Farewell to Fosse
November 3, 1987
Fosse was dead and after the urgent calls and the logistics of death, there seemed nothing really to do about it except go for a walk along Broadway in the midnight rain.
This was the square mile of the earth Bob Fosse cared for more than any other. Up there on the second floor at 56th Street was the rehearsal hall where I’d met him years ago. Around the corner was the Carnegie Deli, where he’d have lunch with Paddy Chayefsky and Herb Gardner, trading lines, drinking coffee, smoking all those goddamned cigarettes. On the 11th floor of 850 Seventh Avenue, he and Chayefsky and Gardner had their separate offices, and from Paddy’s they would often gaze in wonder across the back courtyard of the Hotel Woodward, at the man in underwear who was always shaving, no matter what the hour. A few blocks away was the building where Fosse lived the last decade of his life.
And down the rain-drowned avenue was the sleazy hamlet I always thought of as Fosseville: all glitter and neon and dangerous shadows. This wasn’t Runyon’s fairy-tale Broadway; it was harder, meaner, as reliable in its ruthlessness as a switchblade. Yet even in his most cynical years, Fosse insisted on seeing its citizens as human, observing their felonies and betrayals not as a journalist or a sociologist but as the fine artist he was. “I see a hooker on a corner,” he said to me once, “and I can only think: there’s some kinda story there. I mean, she was once six years old … ” On this late night, I could see Fosse in black shirt and trousers, standing in some grimy doorway, looking out at his lurid parish; he had been young here and almost died here and sometimes fled from the place and always came back. In Fosseville the gaudiest dreams existed side by side with the most vicious betrayals; everything was real but nothing was true. And, of course, he believed in some dark way that all could be redeemed by love.
Nobody loved harder. He loved his wives: Mary Ann Niles, who danced with him in the last years of the nightclub era (and who died a year after Fosse), Joan McCracken, who died on him when they were both young, and Gwen Verdon, who was with him when he lay down for the final time on the grass of a small park in Washington. But Fosse wasn’t one of those men who can be married; the emotional core of his masterpiece, All That Jazz, is not so much the romantic attraction of death, but the impossibility of fidelity. There were simply too many beautiful women in this world, with their grace and style and intelligence and mystery; the demand of monogamy was like ordering a man to love only one Vermeer.
And so he loved many women; most were dancers and actresses, because in the world where he worked they were the women he met. He treated all of them with the same grace. I saw him most often when he was between women; he was then usually engulfed by a bleakly romantic sense of loss (although the only remorse he ever expressed was about Gwen). When be met a new woman, when he was swept away, he would vanish from his usual precincts; no male friends were as important as a woman or the possibility of love.

PROBLEM DETAILS: Can you copy the essay on Bob Fosse word for word, from "Nobody loved harder." up to and including "only one Vermeer."?

ENTRIES SUPPLIED:
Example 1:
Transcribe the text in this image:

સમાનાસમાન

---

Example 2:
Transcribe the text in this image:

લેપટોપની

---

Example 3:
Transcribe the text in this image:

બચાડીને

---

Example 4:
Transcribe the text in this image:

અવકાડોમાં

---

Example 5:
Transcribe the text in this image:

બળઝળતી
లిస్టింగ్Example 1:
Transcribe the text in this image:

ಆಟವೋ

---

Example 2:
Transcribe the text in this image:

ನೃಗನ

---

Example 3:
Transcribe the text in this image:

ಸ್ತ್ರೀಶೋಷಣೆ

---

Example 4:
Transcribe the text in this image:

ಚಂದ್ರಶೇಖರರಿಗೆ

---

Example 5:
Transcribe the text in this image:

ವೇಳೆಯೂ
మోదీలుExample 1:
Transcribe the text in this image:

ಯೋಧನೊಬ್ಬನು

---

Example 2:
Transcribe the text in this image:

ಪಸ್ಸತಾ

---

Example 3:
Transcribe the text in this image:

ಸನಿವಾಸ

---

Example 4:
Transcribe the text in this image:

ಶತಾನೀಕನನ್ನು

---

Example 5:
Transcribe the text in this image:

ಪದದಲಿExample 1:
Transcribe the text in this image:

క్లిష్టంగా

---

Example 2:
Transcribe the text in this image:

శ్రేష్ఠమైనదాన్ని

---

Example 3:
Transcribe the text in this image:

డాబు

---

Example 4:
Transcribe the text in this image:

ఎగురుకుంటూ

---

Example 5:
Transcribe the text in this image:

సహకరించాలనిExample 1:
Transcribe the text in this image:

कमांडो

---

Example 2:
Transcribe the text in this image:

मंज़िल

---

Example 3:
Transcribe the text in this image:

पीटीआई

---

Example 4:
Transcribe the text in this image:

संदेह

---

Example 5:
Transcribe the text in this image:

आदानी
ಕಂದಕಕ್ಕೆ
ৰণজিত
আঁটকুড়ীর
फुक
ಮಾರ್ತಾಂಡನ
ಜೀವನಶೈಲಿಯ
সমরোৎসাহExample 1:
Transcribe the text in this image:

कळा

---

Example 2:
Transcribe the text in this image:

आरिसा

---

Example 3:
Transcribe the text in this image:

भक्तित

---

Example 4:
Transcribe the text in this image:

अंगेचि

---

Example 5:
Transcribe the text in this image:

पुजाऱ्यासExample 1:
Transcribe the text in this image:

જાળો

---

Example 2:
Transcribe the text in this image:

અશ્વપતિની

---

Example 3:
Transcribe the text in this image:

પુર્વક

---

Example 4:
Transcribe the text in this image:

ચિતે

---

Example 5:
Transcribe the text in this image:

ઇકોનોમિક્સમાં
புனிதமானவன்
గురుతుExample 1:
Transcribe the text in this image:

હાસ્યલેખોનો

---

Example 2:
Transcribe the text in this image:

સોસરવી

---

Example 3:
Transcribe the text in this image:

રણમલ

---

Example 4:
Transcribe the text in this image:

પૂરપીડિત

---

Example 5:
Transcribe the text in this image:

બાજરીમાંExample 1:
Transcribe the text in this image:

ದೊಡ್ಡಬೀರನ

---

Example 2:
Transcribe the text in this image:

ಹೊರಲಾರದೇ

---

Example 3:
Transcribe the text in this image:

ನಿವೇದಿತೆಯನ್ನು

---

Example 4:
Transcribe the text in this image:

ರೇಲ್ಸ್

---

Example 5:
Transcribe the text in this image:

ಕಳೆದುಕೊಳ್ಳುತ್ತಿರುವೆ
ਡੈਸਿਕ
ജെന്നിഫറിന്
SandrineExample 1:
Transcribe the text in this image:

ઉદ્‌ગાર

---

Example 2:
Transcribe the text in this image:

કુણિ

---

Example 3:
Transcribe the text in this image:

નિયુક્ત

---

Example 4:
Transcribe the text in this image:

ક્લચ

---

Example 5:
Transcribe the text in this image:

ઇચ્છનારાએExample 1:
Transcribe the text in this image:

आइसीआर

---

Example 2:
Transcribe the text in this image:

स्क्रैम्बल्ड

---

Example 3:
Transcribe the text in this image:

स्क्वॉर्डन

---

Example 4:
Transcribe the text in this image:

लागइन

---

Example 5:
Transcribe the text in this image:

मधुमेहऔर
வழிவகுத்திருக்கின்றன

WRITTEN ANSWER:
Nobody loved harder. He loved his wives: Mary Ann Niles, who danced with him in the last years of the nightclub era (and who died a year after Fosse), Joan McCracken, who died on him when they were both young, and Gwen Verdon, who was with him when he lay down for the final time on the grass of a small park in Washington. But Fosse wasn’t one of those men who can be married; the emotional core of his masterpiece, All That Jazz, is not so much the romantic attraction of death, but the impossibility of fidelity. There were simply too many beautiful women in this world, with their grace and style and intelligence and mystery; the demand of monogamy was like ordering a man to love only one Vermeer.